En los ideales de convivencia en la España del XVII el honor, como queda dicho, y la religión católica, con no pocas contradicciones y poder de control e imposición, ocupan un lugar preeminente. La religión es sistema articulado y coherente que organiza la vida y está siempre presente.
Hay una religiosidad popular que se manifiesta en multitud de formas y costumbres arraigadas de fiestas y ritos, de prácticas de la vida diaria y especialmente en la devoción a santos y vírgenes, que llenan España de fiestas, ermitas y romerías.

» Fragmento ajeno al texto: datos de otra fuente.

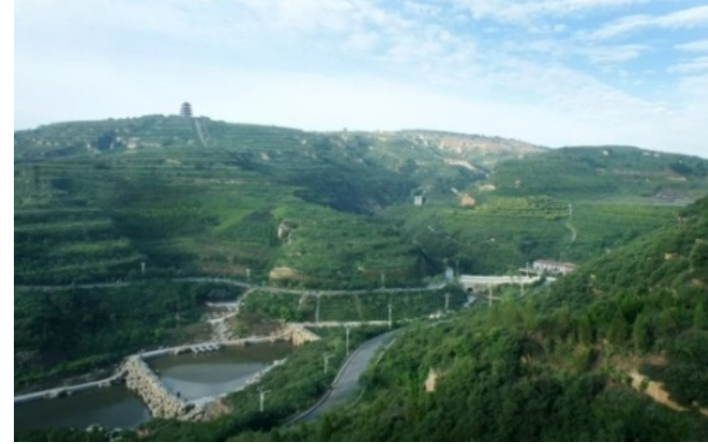
Figure 3. Ecological restoration of Xishan in Wanbailin District.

La iglesia postridentina se esfuerza, por su parte, en organizar la piedad popular por los cauces de ceremonias, sacramentos, catequesis…, conpactos, según las necesidades. Los cuadros de Carreño, Rubens o Herrera, muestran la espectacularidad ceremonial de una misa, la personificación de la Eucaristía, el triunfo del Sacramento. Calderón de la Barca en sus autos sacramentales —mediante el simbolismo, la alegoría y la belleza formal de su verso— dio estructura teatral a dogmas, historia y ética de la religión católica.
Pero además de la labor de catequesis y educación, el control, mediante el Tribunal del Santo Oficio, fue, como veremos, una dura realidad.